One would hope the people of this nation will not repeat such a mistake, recognizing the value of experience is by far the most important quality a candidate can offer the electorate. Much is required of a leader, and it would appear two candidates have what it takes to perform on both stages: Sens. John McCain and Hillary Clinton.
I am neither a Republican, Democrat or independent, I am an outsider watching from the sidelines whose grandson was a Marine and now rests in a grave at the young age of 25.
George Bush had neither the knowledge or experience for such a high and important office. I hope the people of this fine country will remember what inexperience has cost.
Why not experience and hope?
I used to be a consummate Sam Coppersmith fan. That is, until he endorsed Obama for president in his Jan. 13 opinion column. He claims that he’s motivated to do this because of his “deep desire that this election be about new arguments, not the old ones.”
Since when has Sam been afraid of a good old-fashioned political fight for what’s right — sounds more like a cowardly lion than a Coppersmith. “If Hillary wins,” he says, “we’ll have the last Boomer campaign, one last fight over our split over Vietnam.”

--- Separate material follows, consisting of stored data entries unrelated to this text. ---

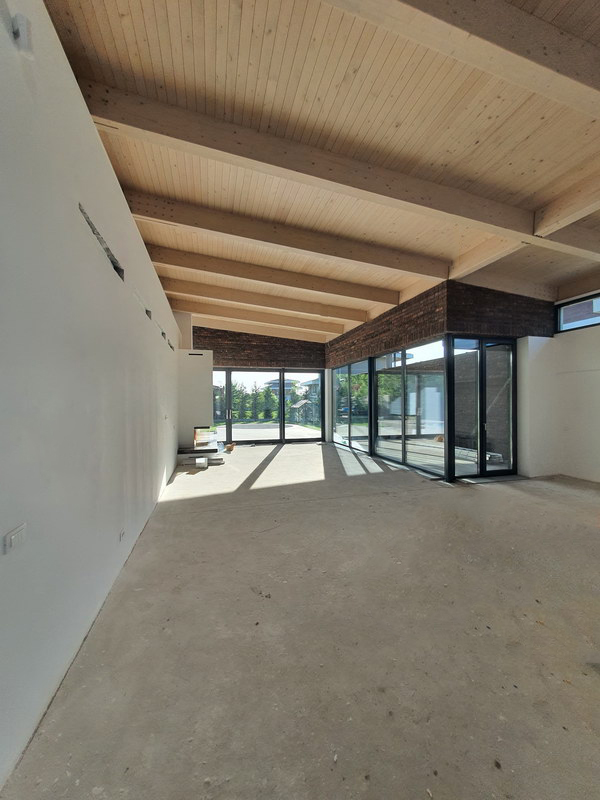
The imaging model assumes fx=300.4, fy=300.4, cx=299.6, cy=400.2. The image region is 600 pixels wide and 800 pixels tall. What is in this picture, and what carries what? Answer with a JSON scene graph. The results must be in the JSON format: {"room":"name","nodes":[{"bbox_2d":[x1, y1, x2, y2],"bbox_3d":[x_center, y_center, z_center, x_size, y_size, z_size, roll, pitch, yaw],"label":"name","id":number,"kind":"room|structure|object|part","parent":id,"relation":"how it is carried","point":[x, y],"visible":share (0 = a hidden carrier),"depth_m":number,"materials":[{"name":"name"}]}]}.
{"room":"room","nodes":[
{"label":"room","id":0,"kind":"room"},
{"bbox_2d":[0,1,180,791],"bbox_3d":[-1.539,-0.328,2.560,0.232,3.266,9.156,0,0,-16],"label":"left wall","id":1,"kind":"structure","parent":0,"point":[94,136],"depth_m":1.45,"materials":[{"name":"white paint"}]},
{"bbox_2d":[3,523,26,553],"bbox_3d":[-1.025,0.498,1.084,0.015,0.070,0.110,0,0,-16],"label":"wall socket","id":2,"kind":"object","parent":1,"relation":"attached to","point":[12,536],"visible":0.99,"depth_m":1.07,"materials":[{"name":"white plastic"}]},
{"bbox_2d":[11,12,32,50],"bbox_3d":[-1.070,-1.408,1.159,0.055,0.109,0.065,0,0,-16],"label":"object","id":3,"kind":"object","parent":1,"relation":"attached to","point":[22,22],"visible":0.98,"depth_m":1.14,"materials":[{"name":"white"}]},
{"bbox_2d":[79,203,124,280],"bbox_3d":[-1.439,-1.061,2.093,0.153,0.210,0.868,0,0,-16],"label":"wall opening","id":4,"kind":"object","parent":1,"relation":"in","point":[93,231],"visible":0.21,"depth_m":2.18,"materials":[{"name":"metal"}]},
{"bbox_2d":[119,529,125,541],"bbox_3d":[-1.376,1.042,2.327,0.013,0.075,0.102,0,0,-16],"label":"wall socket","id":5,"kind":"object","parent":1,"relation":"attached to","point":[122,533],"visible":0.98,"depth_m":2.31,"materials":[{"name":"white"}]},
{"bbox_2d":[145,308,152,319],"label":"wall opening","id":6,"kind":"object","parent":1,"relation":"in","point":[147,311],"visible":0.27,"depth_m":3.64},
{"bbox_2d":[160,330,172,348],"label":"wall opening","id":7,"kind":"object","parent":1,"relation":"in","point":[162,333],"visible":0.33,"depth_m":4.70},
{"bbox_2d":[176,348,213,447],"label":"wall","id":8,"kind":"structure","parent":0,"point":[205,378],"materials":[{"name":"white paint"}]},
{"bbox_2d":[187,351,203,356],"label":"vent","id":9,"kind":"object","parent":8,"relation":"attached to","point":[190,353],"visible":0.99,"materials":[{"name":"black"}]},
{"bbox_2d":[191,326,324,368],"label":"brick wall","id":10,"kind":"structure","parent":0,"point":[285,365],"depth_m":8.64,"materials":[{"name":"brick"}]},
{"bbox_2d":[211,366,323,444],"bbox_3d":[-1.096,0.186,9.077,3.574,2.225,0.147,0,0,-16],"label":"sliding glass door","id":11,"kind":"structure","parent":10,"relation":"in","point":[246,375],"depth_m":9.05,"materials":[{"name":"glass"}]},
{"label":"door handle","id":12,"kind":"part","parent":11,"relation":"part of","materials":[{"name":"silver metal"}]},
{"bbox_2d":[2,441,599,799],"bbox_3d":[1.792,1.342,3.275,6.665,0.122,9.863,0,0,-16],"label":"concrete floor","id":13,"kind":"structure","parent":0,"point":[386,498],"depth_m":1.59,"materials":[{"name":"grey concrete"}]},
{"bbox_2d":[177,445,224,465],"bbox_3d":[-2.174,1.140,6.702,0.996,0.315,1.164,0,0,-16],"label":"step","id":14,"kind":"object","parent":13,"relation":"on","point":[183,451],"visible":0.77,"depth_m":6.31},
{"bbox_2d":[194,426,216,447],"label":"fireplace","id":15,"kind":"object","parent":14,"relation":"on","point":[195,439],"visible":0.89,"depth_m":6.80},
{"bbox_2d":[196,457,207,467],"bbox_3d":[-1.894,1.202,5.813,0.188,0.152,0.215,0,0,-16],"label":"white container","id":16,"kind":"object","parent":13,"relation":"on","point":[203,461],"visible":0.99,"depth_m":5.72,"materials":[{"name":"white plastic"}]},
{"bbox_2d":[224,442,235,452],"bbox_3d":[-1.754,1.189,7.589,0.277,0.185,0.303,0,0,-16],"label":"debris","id":17,"kind":"object","parent":13,"relation":"on","point":[231,447],"visible":0.99,"depth_m":7.50,"materials":[{"name":"brown"}]},
{"bbox_2d":[45,0,599,338],"bbox_3d":[1.143,-1.995,3.327,6.031,0.141,10.026,0,0,-16],"label":"wooden ceiling","id":18,"kind":"structure","parent":0,"point":[267,61],"depth_m":2.10,"materials":[{"name":"brown wood"}]},
{"bbox_2d":[171,292,351,335],"bbox_3d":[-0.786,-2.005,6.927,5.634,0.307,0.224,0,0,-16],"label":"ceiling beam","id":19,"kind":"structure","parent":18,"relation":"attached to","point":[305,326],"depth_m":6.74,"materials":[{"name":"brown wood"}]},
{"bbox_2d":[158,275,371,324],"bbox_3d":[-0.604,-1.961,5.872,5.485,0.279,0.226,0,0,-16],"label":"ceiling beam","id":20,"kind":"structure","parent":18,"relation":"attached to","point":[228,296],"depth_m":5.72,"materials":[{"name":"brown wood"}]},
{"bbox_2d":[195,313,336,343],"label":"ceiling beam","id":21,"kind":"structure","parent":18,"relation":"attached to","point":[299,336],"depth_m":8.05,"materials":[{"name":"wood"}]},
{"bbox_2d":[143,241,398,308],"bbox_3d":[-0.294,-1.960,4.739,4.806,0.276,0.179,0,0,-16],"label":"ceiling beam","id":22,"kind":"structure","parent":18,"relation":"attached to","point":[375,300],"depth_m":4.62,"materials":[{"name":"brown wood"}]},
{"bbox_2d":[116,186,442,282],"bbox_3d":[0.022,-1.939,3.636,4.524,0.276,0.186,0,0,-16],"label":"ceiling beam","id":23,"kind":"structure","parent":18,"relation":"attached to","point":[414,271],"depth_m":3.47,"materials":[{"name":"brown wood"}]},
{"bbox_2d":[77,79,587,252],"bbox_3d":[1.202,-1.870,2.691,5.593,0.295,0.187,0,0,-16],"label":"ceiling beam","id":24,"kind":"structure","parent":18,"relation":"attached to","point":[365,189],"depth_m":2.32,"materials":[{"name":"brown wood"}]},
{"bbox_2d":[320,0,599,118],"bbox_3d":[0.825,-1.806,1.440,4.844,0.296,0.197,0,0,-16],"label":"ceiling beam","id":25,"kind":"structure","parent":18,"relation":"attached to","point":[562,68],"depth_m":1.45,"materials":[{"name":"wood"}]},
{"bbox_2d":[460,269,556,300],"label":"ceiling beam","id":26,"kind":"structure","parent":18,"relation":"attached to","point":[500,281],"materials":[{"name":"beige wood"}]},
{"bbox_2d":[450,168,599,276],"bbox_3d":[2.909,-1.838,1.812,0.231,0.282,5.787,0,0,-16],"label":"ceiling beam","id":27,"kind":"structure","parent":18,"relation":"attached to","point":[455,269],"depth_m":3.05,"materials":[{"name":"brown wood"}]},
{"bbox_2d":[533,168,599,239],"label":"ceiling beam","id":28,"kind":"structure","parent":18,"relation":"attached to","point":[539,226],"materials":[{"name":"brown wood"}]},
{"bbox_2d":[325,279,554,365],"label":"brick wall","id":29,"kind":"structure","parent":0,"point":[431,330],"depth_m":5.09,"materials":[{"name":"brick"}]},
{"bbox_2d":[331,360,369,451],"bbox_3d":[1.352,0.134,8.101,0.110,2.227,2.313,0,0,-16],"label":"sliding glass door","id":30,"kind":"structure","parent":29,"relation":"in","point":[350,427],"depth_m":8.02,"materials":[{"name":"glass"}]},
{"bbox_2d":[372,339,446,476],"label":"sliding glass door","id":31,"kind":"structure","parent":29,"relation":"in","point":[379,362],"depth_m":5.62,"materials":[{"name":"glass"}]},
{"bbox_2d":[448,336,516,479],"bbox_3d":[3.076,0.096,5.019,1.296,2.341,0.130,0,0,-16],"label":"glass door","id":32,"kind":"structure","parent":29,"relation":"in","point":[482,417],"depth_m":5.00,"materials":[{"name":"glass"}]},
{"bbox_2d":[517,290,599,483],"bbox_3d":[4.814,-0.276,3.531,0.321,3.141,4.649,0,0,-16],"label":"right wall","id":33,"kind":"structure","parent":0,"point":[585,474],"depth_m":4.84,"materials":[{"name":"white paint"}]},
{"bbox_2d":[557,292,599,332],"bbox_3d":[4.746,-1.385,4.469,0.087,0.501,1.577,0,0,-16],"label":"window","id":34,"kind":"structure","parent":33,"relation":"in","point":[562,308],"depth_m":4.95,"materials":[{"name":"glass"}]},
{"label":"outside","id":35,"kind":"structure","parent":0,"visible":0},
{"bbox_2d":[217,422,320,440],"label":"patio","id":36,"kind":"structure","parent":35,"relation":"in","point":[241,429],"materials":[{"name":"grey concrete"}]},
{"label":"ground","id":37,"kind":"structure","parent":35,"visible":0},
{"bbox_2d":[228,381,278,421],"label":"tree","id":38,"kind":"object","parent":37,"relation":"on","point":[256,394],"visible":0.52,"materials":[{"name":"green plant"}]},
{"bbox_2d":[264,377,299,397],"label":"house","id":39,"kind":"structure","parent":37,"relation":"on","point":[277,382],"materials":[{"name":"grey"}]},
{"bbox_2d":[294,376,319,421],"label":"house","id":40,"kind":"structure","parent":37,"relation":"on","point":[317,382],"materials":[{"name":"grey"}]},
{"bbox_2d":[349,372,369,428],"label":"tree","id":41,"kind":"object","parent":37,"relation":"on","point":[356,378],"visible":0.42,"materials":[{"name":"green plant"}]},
{"bbox_2d":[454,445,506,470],"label":"pile of building materials","id":42,"kind":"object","parent":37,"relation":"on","point":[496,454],"visible":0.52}
]}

My son is the baby-boomer. I’ll let his generation fight over the past. It’s the future that worries me — the dozens of potential new Vietnams that we need to avoid. Obviously, this is probably the most important election in which any of us will ever participate. Why would an old Democratic warrior like Coppersmith advise us to bypass an experienced candidate in favor of “new arguments”? If it’s zings from the ’wingers he’s afraid of, they’re going to continue coming no matter whether Clinton or Obama wins the candidacy. I’ll cast my vote for time-tested music with words that can be understood and a battle-tested candidate like
Hillary Clinton, who’ll deal with a crisis armed with a lot more than a new-fangled hope and a prayer.
Actually, a Clinton-Obama (Experience-Hope) ticket sounds great to me! As president, she’ll immediately be ready for whatever wicked this way comes and as veep and president of the Senate, Barack will be able to impress new ideas and ideals on the Congress, while at the same time gaining the experience necessary for him to take the reins when his turn comes.